What are your future academic and/or career plans?
I believe all youth should have the opportunity to experience and learn about the beauty of nature and the world we live in. My early experiences in nature and being surrounded by adults that encouraged my exploration shaped me into the steward of wildlife and environment that I am today. I plan on pursuing a career in environmental education, which will likely begin with many seasonal naturalist positions. This summer after graduation I will be serving in an AmeriCorps position as an outdoor field educator with Teton Science School in Jackson, Wyoming. In the future I hope to become an interpretive ranger for the National Park Service, so I can spread environmental knowledge to America’s youth and the public about our protected lands. My overall goal would be to encourage our young junior rangers to grow into stewards of the land just as I have so we can preserve natural areas and the wildlife, plants, and history within them for many years to come. My time in CALS has brought me valuable skills and knowledge to take forward in pursuing a career as an environmental educator/naturalist. I am confident that I will go forth in the world after graduation and make a difference in how people engage with and value nature.

What were the most meaningful college experiences you had?
As a senior wildlife ecology student, I am so thankful for the amazing opportunities my coursework through CALS has provided to me. CALS prides itself on creating “signature experiences” for students to deeply engage with their passions and coursework. This could be through taking a first-year seminar, studying abroad, joining a student organization, or through a specialized senior capstone course. In my experience, many of my classes through CALS have been unique and one-of-a-kind. Some of my most valuable and meaningful college experiences happened in my wildlife courses; In my Birds of Southern Wisconsin course, I developed a passion for birding and bird conservation and really enjoyed attending lab weekly to explore outdoor spaces in the Madison area and look for birds. I also really enjoyed my Wildlife Research Techniques course in which we conducted field experiments on campus by radio-collaring and tracking gray squirrel home ranges! These experiences gave me hands-on skills that brought excitement and immense value to my learning.

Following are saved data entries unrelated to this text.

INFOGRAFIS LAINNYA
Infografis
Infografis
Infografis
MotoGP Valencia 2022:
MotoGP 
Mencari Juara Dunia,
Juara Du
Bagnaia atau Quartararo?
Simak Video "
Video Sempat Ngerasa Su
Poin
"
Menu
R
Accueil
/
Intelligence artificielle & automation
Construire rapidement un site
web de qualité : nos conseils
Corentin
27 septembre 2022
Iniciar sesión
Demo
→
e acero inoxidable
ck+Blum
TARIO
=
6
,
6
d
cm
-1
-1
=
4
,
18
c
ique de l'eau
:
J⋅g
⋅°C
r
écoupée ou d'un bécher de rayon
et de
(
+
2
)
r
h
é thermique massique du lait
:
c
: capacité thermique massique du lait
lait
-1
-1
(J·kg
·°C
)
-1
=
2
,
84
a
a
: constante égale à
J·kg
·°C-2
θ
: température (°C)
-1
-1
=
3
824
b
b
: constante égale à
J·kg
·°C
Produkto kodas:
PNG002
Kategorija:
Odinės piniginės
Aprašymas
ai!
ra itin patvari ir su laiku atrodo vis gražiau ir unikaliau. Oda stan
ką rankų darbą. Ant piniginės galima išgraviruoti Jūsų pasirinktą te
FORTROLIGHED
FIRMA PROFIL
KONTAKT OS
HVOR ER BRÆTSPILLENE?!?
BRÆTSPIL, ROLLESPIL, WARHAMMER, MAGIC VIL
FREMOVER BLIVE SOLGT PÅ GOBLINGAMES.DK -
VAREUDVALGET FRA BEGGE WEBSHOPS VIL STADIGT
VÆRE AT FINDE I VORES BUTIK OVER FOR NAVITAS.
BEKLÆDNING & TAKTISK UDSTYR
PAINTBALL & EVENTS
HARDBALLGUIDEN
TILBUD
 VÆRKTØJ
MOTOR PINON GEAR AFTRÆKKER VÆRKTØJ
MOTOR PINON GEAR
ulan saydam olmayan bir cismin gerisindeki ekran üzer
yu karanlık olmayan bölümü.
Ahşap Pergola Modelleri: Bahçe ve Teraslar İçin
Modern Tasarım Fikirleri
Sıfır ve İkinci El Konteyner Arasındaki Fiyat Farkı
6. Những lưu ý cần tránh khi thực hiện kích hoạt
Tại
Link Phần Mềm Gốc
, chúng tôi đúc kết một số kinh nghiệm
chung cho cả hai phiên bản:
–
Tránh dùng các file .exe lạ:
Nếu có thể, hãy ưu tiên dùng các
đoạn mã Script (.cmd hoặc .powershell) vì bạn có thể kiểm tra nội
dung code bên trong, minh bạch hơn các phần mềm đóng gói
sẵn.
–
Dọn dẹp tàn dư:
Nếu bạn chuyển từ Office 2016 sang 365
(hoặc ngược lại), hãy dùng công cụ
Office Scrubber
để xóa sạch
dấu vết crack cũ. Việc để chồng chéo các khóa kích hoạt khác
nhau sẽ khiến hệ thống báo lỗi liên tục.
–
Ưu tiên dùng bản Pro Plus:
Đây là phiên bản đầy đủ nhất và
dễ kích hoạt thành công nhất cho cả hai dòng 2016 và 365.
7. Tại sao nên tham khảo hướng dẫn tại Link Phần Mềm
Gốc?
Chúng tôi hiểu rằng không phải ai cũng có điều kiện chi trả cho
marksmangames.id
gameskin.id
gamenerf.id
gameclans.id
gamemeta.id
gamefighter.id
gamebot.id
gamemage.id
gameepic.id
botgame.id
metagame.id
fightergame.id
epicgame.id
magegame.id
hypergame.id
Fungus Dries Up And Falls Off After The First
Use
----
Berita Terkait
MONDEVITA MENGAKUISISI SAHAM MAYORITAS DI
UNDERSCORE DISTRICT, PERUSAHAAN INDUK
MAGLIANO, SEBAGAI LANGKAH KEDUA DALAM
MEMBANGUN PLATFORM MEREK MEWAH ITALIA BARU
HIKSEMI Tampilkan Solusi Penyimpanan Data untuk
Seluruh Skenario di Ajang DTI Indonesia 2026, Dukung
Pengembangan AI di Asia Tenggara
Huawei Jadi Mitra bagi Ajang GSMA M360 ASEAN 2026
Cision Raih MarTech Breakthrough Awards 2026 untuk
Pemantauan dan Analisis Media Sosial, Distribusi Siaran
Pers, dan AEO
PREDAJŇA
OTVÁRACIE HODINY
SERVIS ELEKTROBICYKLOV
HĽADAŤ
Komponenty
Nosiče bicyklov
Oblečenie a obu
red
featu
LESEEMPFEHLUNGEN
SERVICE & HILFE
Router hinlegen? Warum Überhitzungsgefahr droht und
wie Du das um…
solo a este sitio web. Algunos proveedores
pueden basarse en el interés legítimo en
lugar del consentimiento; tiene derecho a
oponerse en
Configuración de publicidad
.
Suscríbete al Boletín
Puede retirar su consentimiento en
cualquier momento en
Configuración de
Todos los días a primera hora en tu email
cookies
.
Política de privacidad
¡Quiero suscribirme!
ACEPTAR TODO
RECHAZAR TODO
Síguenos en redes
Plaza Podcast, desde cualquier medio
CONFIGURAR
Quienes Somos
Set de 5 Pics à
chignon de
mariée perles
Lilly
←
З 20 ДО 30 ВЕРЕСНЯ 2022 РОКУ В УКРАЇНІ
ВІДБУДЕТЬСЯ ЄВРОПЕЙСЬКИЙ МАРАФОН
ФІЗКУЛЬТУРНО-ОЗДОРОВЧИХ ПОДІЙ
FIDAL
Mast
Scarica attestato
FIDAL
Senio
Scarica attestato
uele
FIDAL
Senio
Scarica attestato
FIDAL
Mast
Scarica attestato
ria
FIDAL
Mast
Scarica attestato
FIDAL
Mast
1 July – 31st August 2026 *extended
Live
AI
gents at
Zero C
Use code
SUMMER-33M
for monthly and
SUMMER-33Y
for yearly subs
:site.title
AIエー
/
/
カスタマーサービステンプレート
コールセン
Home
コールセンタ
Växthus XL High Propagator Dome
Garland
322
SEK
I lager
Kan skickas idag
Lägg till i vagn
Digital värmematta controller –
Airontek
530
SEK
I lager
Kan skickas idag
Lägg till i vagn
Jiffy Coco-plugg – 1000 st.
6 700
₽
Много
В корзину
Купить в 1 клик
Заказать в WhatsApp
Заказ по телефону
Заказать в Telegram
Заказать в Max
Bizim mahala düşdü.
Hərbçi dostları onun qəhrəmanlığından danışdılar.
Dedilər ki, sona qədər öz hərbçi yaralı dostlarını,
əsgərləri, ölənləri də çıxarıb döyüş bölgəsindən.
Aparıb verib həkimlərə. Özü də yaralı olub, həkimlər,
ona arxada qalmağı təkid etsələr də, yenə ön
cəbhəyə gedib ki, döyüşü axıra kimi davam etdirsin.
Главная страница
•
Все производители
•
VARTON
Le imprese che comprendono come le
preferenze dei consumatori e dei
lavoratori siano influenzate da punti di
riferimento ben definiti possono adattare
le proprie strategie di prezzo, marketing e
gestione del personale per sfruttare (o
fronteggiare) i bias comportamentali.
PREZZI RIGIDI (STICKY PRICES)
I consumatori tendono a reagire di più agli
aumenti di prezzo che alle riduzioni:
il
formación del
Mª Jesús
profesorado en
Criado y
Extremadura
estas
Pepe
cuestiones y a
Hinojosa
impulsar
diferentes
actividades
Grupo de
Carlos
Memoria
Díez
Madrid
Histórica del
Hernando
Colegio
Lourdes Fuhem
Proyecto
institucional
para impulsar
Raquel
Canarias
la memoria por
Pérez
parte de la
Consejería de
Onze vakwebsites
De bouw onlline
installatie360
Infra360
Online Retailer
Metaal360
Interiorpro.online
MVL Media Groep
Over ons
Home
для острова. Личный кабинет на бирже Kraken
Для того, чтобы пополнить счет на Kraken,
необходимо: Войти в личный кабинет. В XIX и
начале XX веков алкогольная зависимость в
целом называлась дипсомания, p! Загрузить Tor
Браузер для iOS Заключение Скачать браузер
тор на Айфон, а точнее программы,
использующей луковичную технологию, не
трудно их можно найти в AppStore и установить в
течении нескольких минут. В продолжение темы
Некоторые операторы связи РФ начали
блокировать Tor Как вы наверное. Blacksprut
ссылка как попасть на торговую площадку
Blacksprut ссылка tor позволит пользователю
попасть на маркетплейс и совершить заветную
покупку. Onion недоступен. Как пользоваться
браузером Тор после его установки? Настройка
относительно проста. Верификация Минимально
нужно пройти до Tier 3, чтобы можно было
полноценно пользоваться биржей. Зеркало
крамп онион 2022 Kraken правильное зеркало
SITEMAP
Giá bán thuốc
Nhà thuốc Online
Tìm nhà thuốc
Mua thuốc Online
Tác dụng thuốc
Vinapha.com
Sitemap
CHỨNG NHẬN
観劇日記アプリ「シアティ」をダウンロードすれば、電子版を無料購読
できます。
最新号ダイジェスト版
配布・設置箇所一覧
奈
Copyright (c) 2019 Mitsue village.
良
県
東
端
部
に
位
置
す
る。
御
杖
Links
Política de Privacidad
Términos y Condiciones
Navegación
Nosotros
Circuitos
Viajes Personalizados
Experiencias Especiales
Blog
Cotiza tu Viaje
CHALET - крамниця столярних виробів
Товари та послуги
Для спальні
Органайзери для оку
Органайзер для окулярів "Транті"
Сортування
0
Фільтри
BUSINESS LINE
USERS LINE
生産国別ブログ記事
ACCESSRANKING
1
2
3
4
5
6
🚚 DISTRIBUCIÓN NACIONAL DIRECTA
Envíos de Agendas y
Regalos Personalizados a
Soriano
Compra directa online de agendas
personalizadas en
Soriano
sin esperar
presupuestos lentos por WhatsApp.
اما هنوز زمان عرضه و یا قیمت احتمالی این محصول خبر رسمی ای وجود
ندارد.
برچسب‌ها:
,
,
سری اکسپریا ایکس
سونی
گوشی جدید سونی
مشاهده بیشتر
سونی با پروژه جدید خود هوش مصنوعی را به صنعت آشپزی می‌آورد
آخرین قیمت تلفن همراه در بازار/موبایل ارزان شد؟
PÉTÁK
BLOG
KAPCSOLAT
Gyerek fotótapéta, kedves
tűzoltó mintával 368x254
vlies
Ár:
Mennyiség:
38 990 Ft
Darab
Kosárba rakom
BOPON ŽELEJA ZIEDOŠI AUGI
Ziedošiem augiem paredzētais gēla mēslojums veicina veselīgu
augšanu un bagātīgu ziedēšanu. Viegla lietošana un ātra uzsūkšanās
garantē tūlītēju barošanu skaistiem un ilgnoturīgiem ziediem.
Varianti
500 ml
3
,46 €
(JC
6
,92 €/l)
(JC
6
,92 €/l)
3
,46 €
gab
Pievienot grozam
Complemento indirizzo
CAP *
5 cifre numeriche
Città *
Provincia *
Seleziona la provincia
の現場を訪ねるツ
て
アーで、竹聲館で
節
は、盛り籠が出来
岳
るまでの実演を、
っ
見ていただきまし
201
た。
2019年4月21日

When you think about your time here as student, what are you proud of?
In my time here as a student, I am most proud of my efforts to challenge myself. Yes, I did excel academically, but I also made sure to make valuable connections among my professors and peers to guide me in my career. I am proud of my success in climbing my way up from just a member to taking on the vice president role in the Student Chapter of The Wildlife Society. I believe this position has greatly enhanced my leadership abilities and has provided valuable connections in the wildlife field. CALS isn’t just a place where I went to class, took notes and studied for exams, it is where I grew into a young professional, where I learned valuable skills, where I engaged beyond the classroom and was able to expand my horizons in the field of natural resources. CALS has given me valuable, life-long connections that will guide me through my career. CALS is a community that values growth, innovation, and discovery, which I am proud to have truly embraced.

Do you have any advice you’d like to share with CALS students?
My advice to share with CALS students is to be brave and try new things. I personally had always been a shy and reserved person that was scared to take on a leadership role or really put myself out there. Overcoming this fear has brought me so many more opportunities, skills, and knowledge by stepping out of my comfort zone while in college. I have greatly expanded my horizons academically, socially, and professionally be being open to trying new things.